* **WRITTEN TASK**: Retype the records below line for line, keeping every word, number, and punctuation mark as it stands.

* **DATASET RECORDS**:
START
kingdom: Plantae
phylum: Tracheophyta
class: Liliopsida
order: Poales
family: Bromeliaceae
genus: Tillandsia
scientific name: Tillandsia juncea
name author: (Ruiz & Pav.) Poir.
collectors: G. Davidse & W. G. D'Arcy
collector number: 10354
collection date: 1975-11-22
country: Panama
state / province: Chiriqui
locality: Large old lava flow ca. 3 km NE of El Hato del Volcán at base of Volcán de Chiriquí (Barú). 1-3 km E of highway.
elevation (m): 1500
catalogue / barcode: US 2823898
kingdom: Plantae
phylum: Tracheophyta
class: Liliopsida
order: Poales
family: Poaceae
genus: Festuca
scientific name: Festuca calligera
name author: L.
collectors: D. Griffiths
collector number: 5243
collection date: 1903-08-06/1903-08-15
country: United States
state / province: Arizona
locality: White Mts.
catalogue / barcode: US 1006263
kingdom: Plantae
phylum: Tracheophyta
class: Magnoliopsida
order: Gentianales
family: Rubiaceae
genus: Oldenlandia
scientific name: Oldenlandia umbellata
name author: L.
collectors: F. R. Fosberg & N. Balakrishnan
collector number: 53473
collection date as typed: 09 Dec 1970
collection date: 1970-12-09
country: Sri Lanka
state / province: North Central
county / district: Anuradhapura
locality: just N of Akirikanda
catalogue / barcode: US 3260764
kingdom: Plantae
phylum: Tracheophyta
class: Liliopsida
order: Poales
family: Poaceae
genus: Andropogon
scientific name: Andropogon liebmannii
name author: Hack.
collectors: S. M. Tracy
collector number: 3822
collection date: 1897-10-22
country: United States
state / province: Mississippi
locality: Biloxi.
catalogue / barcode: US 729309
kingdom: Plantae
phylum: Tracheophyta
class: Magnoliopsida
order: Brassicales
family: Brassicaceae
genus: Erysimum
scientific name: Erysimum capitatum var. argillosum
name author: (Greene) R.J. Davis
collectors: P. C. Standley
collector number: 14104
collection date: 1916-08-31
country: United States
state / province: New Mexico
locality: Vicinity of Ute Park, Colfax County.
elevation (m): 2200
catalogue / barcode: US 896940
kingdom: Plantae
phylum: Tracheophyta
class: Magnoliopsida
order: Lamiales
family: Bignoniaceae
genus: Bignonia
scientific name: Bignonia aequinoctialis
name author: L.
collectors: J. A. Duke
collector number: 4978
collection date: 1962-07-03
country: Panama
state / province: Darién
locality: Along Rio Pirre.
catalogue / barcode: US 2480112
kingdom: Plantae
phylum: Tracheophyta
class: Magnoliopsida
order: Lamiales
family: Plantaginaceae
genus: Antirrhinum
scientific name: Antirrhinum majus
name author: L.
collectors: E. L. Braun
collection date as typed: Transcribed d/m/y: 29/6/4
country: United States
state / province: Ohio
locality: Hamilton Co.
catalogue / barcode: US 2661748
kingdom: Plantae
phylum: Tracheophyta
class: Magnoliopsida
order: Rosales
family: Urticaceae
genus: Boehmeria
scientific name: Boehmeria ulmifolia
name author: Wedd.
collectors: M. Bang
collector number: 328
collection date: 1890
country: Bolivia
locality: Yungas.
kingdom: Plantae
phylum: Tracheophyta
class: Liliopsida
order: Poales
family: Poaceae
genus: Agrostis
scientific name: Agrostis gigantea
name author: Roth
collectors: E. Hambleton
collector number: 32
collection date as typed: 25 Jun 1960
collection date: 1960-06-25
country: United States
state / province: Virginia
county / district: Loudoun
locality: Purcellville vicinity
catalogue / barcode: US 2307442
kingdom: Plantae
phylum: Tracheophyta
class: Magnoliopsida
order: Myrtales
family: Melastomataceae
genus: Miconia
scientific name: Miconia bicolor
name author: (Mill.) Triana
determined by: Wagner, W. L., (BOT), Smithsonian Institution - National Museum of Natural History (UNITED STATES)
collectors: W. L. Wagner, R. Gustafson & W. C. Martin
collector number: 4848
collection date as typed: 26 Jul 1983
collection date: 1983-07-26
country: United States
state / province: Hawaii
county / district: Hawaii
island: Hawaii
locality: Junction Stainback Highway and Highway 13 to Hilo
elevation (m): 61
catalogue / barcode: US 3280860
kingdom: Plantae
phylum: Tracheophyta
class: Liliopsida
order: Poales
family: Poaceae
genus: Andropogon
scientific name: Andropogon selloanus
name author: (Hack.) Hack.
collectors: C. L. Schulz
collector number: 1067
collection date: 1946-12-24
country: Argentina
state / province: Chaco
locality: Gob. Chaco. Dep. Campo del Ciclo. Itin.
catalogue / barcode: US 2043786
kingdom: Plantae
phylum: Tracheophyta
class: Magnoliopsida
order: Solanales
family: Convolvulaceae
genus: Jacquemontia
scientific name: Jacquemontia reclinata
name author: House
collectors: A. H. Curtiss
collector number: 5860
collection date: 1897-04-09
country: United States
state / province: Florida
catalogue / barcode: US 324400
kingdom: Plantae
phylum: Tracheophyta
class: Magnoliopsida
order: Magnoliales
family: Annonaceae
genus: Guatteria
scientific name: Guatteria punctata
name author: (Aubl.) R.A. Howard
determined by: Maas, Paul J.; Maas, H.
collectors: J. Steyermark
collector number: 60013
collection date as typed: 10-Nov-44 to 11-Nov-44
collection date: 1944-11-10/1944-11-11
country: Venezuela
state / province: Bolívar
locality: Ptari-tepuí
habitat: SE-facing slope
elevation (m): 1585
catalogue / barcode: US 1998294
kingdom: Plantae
END
* **ANSWER TO THE EXERCISE**:
kingdom: Plantae
phylum: Tracheophyta
class: Liliopsida
order: Poales
family: Bromeliaceae
genus: Tillandsia
scientific name: Tillandsia juncea
name author: (Ruiz & Pav.) Poir.
collectors: G. Davidse & W. G. D'Arcy
collector number: 10354
collection date: 1975-11-22
country: Panama
state / province: Chiriqui
locality: Large old lava flow ca. 3 km NE of El Hato del Volcán at base of Volcán de Chiriquí (Barú). 1-3 km E of highway.
elevation (m): 1500
catalogue / barcode: US 2823898
kingdom: Plantae
phylum: Tracheophyta
class: Liliopsida
order: Poales
family: Poaceae
genus: Festuca
scientific name: Festuca calligera
name author: L.
collectors: D. Griffiths
collector number: 5243
collection date: 1903-08-06/1903-08-15
country: United States
state / province: Arizona
locality: White Mts.
catalogue / barcode: US 1006263
kingdom: Plantae
phylum: Tracheophyta
class: Magnoliopsida
order: Gentianales
family: Rubiaceae
genus: Oldenlandia
scientific name: Oldenlandia umbellata
name author: L.
collectors: F. R. Fosberg & N. Balakrishnan
collector number: 53473
collection date as typed: 09 Dec 1970
collection date: 1970-12-09
country: Sri Lanka
state / province: North Central
county / district: Anuradhapura
locality: just N of Akirikanda
catalogue / barcode: US 3260764
kingdom: Plantae
phylum: Tracheophyta
class: Liliopsida
order: Poales
family: Poaceae
genus: Andropogon
scientific name: Andropogon liebmannii
name author: Hack.
collectors: S. M. Tracy
collector number: 3822
collection date: 1897-10-22
country: United States
state / province: Mississippi
locality: Biloxi.
catalogue / barcode: US 729309
kingdom: Plantae
phylum: Tracheophyta
class: Magnoliopsida
order: Brassicales
family: Brassicaceae
genus: Erysimum
scientific name: Erysimum capitatum var. argillosum
name author: (Greene) R.J. Davis
collectors: P. C. Standley
collector number: 14104
collection date: 1916-08-31
country: United States
state / province: New Mexico
locality: Vicinity of Ute Park, Colfax County.
elevation (m): 2200
catalogue / barcode: US 896940
kingdom: Plantae
phylum: Tracheophyta
class: Magnoliopsida
order: Lamiales
family: Bignoniaceae
genus: Bignonia
scientific name: Bignonia aequinoctialis
name author: L.
collectors: J. A. Duke
collector number: 4978
collection date: 1962-07-03
country: Panama
state / province: Darién
locality: Along Rio Pirre.
catalogue / barcode: US 2480112
kingdom: Plantae
phylum: Tracheophyta
class: Magnoliopsida
order: Lamiales
family: Plantaginaceae
genus: Antirrhinum
scientific name: Antirrhinum majus
name author: L.
collectors: E. L. Braun
collection date as typed: Transcribed d/m/y: 29/6/4
country: United States
state / province: Ohio
locality: Hamilton Co.
catalogue / barcode: US 2661748
kingdom: Plantae
phylum: Tracheophyta
class: Magnoliopsida
order: Rosales
family: Urticaceae
genus: Boehmeria
scientific name: Boehmeria ulmifolia
name author: Wedd.
collectors: M. Bang
collector number: 328
collection date: 1890
country: Bolivia
locality: Yungas.
kingdom: Plantae
phylum: Tracheophyta
class: Liliopsida
order: Poales
family: Poaceae
genus: Agrostis
scientific name: Agrostis gigantea
name author: Roth
collectors: E. Hambleton
collector number: 32
collection date as typed: 25 Jun 1960
collection date: 1960-06-25
country: United States
state / province: Virginia
county / district: Loudoun
locality: Purcellville vicinity
catalogue / barcode: US 2307442
kingdom: Plantae
phylum: Tracheophyta
class: Magnoliopsida
order: Myrtales
family: Melastomataceae
genus: Miconia
scientific name: Miconia bicolor
name author: (Mill.) Triana
determined by: Wagner, W. L., (BOT), Smithsonian Institution - National Museum of Natural History (UNITED STATES)
collectors: W. L. Wagner, R. Gustafson & W. C. Martin
collector number: 4848
collection date as typed: 26 Jul 1983
collection date: 1983-07-26
country: United States
state / province: Hawaii
county / district: Hawaii
island: Hawaii
locality: Junction Stainback Highway and Highway 13 to Hilo
elevation (m): 61
catalogue / barcode: US 3280860
kingdom: Plantae
phylum: Tracheophyta
class: Liliopsida
order: Poales
family: Poaceae
genus: Andropogon
scientific name: Andropogon selloanus
name author: (Hack.) Hack.
collectors: C. L. Schulz
collector number: 1067
collection date: 1946-12-24
country: Argentina
state / province: Chaco
locality: Gob. Chaco. Dep. Campo del Ciclo. Itin.
catalogue / barcode: US 2043786
kingdom: Plantae
phylum: Tracheophyta
class: Magnoliopsida
order: Solanales
family: Convolvulaceae
genus: Jacquemontia
scientific name: Jacquemontia reclinata
name author: House
collectors: A. H. Curtiss
collector number: 5860
collection date: 1897-04-09
country: United States
state / province: Florida
catalogue / barcode: US 324400
kingdom: Plantae
phylum: Tracheophyta
class: Magnoliopsida
order: Magnoliales
family: Annonaceae
genus: Guatteria
scientific name: Guatteria punctata
name author: (Aubl.) R.A. Howard
determined by: Maas, Paul J.; Maas, H.
collectors: J. Steyermark
collector number: 60013
collection date as typed: 10-Nov-44 to 11-Nov-44
collection date: 1944-11-10/1944-11-11
country: Venezuela
state / province: Bolívar
locality: Ptari-tepuí
habitat: SE-facing slope
elevation (m): 1585
catalogue / barcode: US 1998294
kingdom: Plantae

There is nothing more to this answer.